CSU centennial professor emeritus of civil engineering Maurice L. Albertson touched the lives of many all over the world, and many might not recognize his name.
The long-time professor, engineer, co-founder of the Peace Corps and student favorite passed away Jan. 11 due to an illness contracted from a recent trip to Indonesia, ironically as the CSU campus was left empty because of break.
“CSU students loved him, and I was one of those students at one time,” said long time friend, colleague and former student Neil Grigg.
Grigg recalled the vast variety of students whom Albertson taught at CSU from 1947 to 2001, including World War II veterans and students from other countries.
“. I personally witnessed how students from other countries just loved working with him,” said Grigg. “I think he was an inspiration to those students.”
In his 54 years at the university, Albertson helped develop the department in which he taught engineering; helped to establish the university’s research, graduate and international programs; and helped develop CSU’s International Institute for Sustainable Development.
“He was one of those individuals who really helped establish the college of engineering as a strong research college,” said Dean of Engineering Sandra Woods.
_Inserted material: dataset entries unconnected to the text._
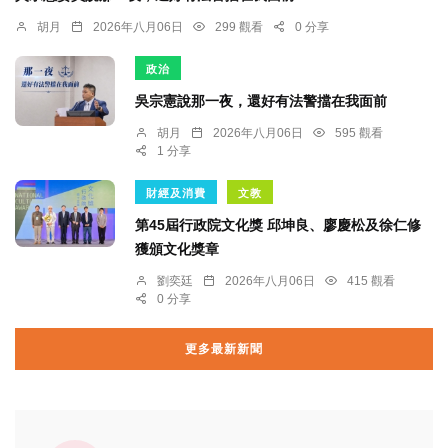
胡月
2026年八月06日
299 觀看
0 分享
政治
吳宗憲說那一夜，還好有法警擋在我面前
胡月
2026年八月06日
595 觀看
1 分享
財經及消費
文教
第45屆行政院文化獎 邱坤良、廖慶松及徐仁修
獲頒文化獎章
劉奕廷
2026年八月06日
415 觀看
0 分享
更多最新新聞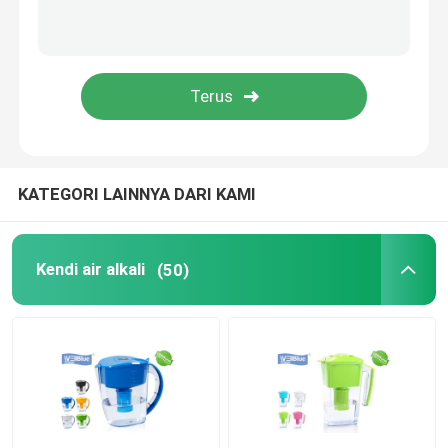
Pemurni Air Dengan Pemanas
Penggantian Filter Air Reverse Osmosis
Shower Water Filter
KATEGORI LAINNYA DARI KAMI
Filter Air Mineral UF
Kendi air alkali
(50)
Kitchen Water Filter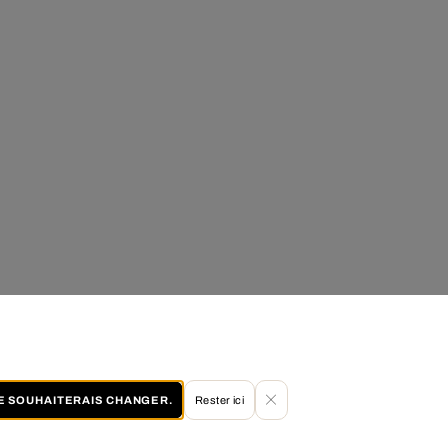
JE SOUHAITERAIS CHANGER.
Rester ici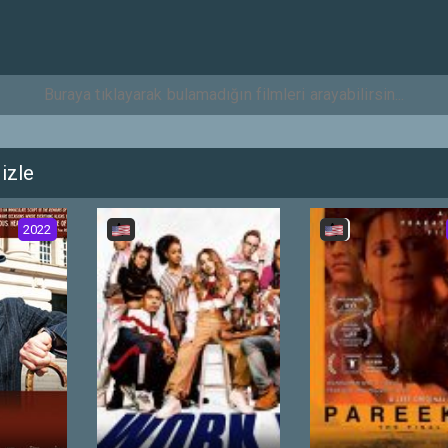
izle
2022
Albertson worked throughout his life to help the less fortunate, including founding the Asian Institute of Technology in Bangkok and serving as a consultant to World Bank and the United Nations Development Program, among other prominent international organizations.
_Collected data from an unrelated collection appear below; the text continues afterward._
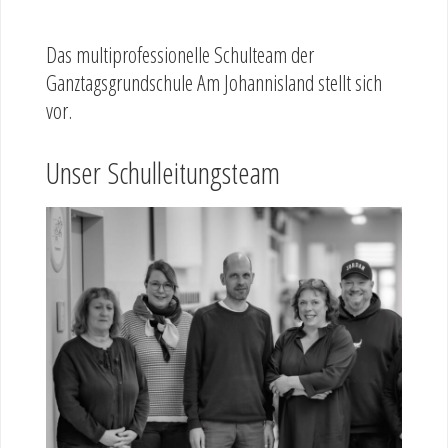
Das multiprofessionelle Schulteam der
Ganztagsgrundschule Am Johannisland stellt sich
vor.
Unser Schulleitungsteam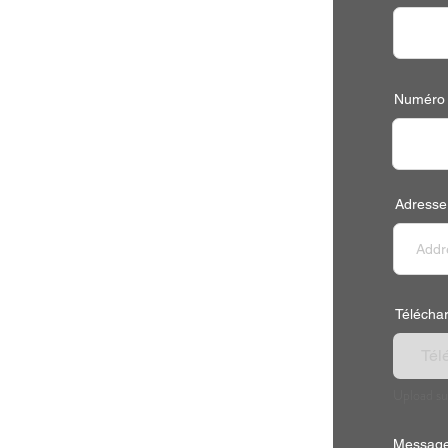
Numéro 
Adresse
Télécharg
Télé
Upload su
Message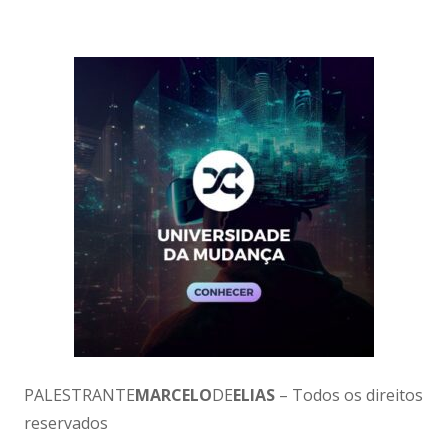
PALESTRANTE
MARCELO
DE
ELIAS
– Todos os direitos
reservados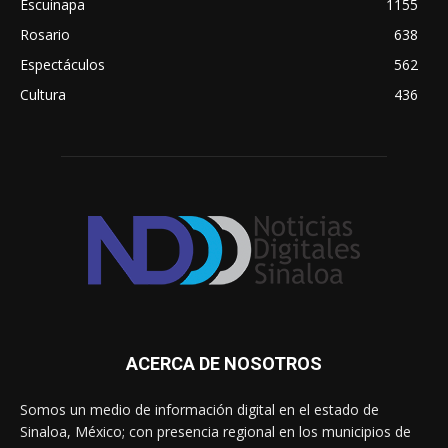
Escuinapa
1155
Rosario
638
Espectáculos
562
Cultura
436
ACERCA DE NOSOTROS
Somos un medio de información digital en el estado de
Sinaloa, México; con presencia regional en los municipios de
But perhaps Albertson’s biggest contribution was co-founding, along with two CSU colleagues, the Peace Corps for President Kennedy in 1961.
“The thing that really got his heart was global poverty, and he had been to other countries and he had witnessed this grinding poverty and hunger and disease and discrimination and all these different things which caused or resulted from poverty,” Grigg said.
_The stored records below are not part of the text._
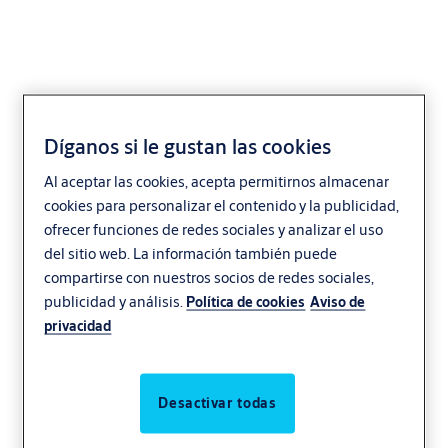
Díganos si le gustan las cookies
Industria y
Al aceptar las cookies, acepta permitirnos almacenar
cookies para personalizar el contenido y la publicidad,
manufactura más
ofrecer funciones de redes sociales y analizar el uso
del sitio web. La información también puede
seguras y
compartirse con nuestros socios de redes sociales,
publicidad y análisis.
Política de cookies
Aviso de
sostenibles
privacidad
En el mundo de la industria, la eficiencia es
Desactivar todas
lo más importante. Unas puertas rápidas y
seguras de alto rendimiento y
His work with the Peace Corps paved the way for more than 190,000 volunteers serving in 139 developing countries, including more than 1,400 CSU students.
In 2008 CSU had 57 students volunteer, ranking CSU as 12th among universities across the nation.
Senior recreation and tourism major Steven Easterby hopes to join them when he graduates in May.
“I wanted to apply to the Peace Corps because I wanted to get real experience in international development and make a real difference in some village or peoples’ lives,” Easterby said. “I feel proud that the Peace Corps was started here, and I hope that helps my chance of getting in.”